Can you rewrite the records below with "Topxgun" replaced by "TopXGun" everywhere, leaving the pictures out and everything else unchanged?

*** Begin section ***

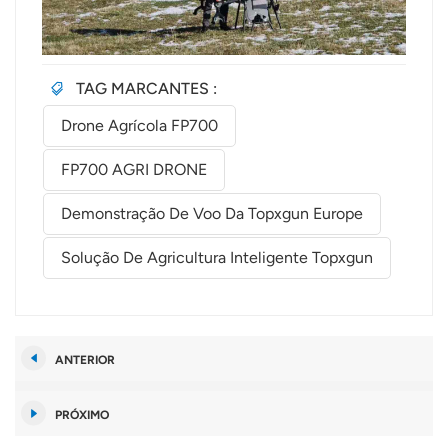
TAG MARCANTES :
Drone Agrícola FP700
FP700 AGRI DRONE
Demonstração De Voo Da Topxgun Europe
Solução De Agricultura Inteligente Topxgun
ANTERIOR
PRÓXIMO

*** End section ***

• _Solution to the exercise_:
TAG MARCANTES :
Drone Agrícola FP700
FP700 AGRI DRONE
Demonstração De Voo Da TopXGun Europe
Solução De Agricultura Inteligente TopXGun
ANTERIOR
PRÓXIMO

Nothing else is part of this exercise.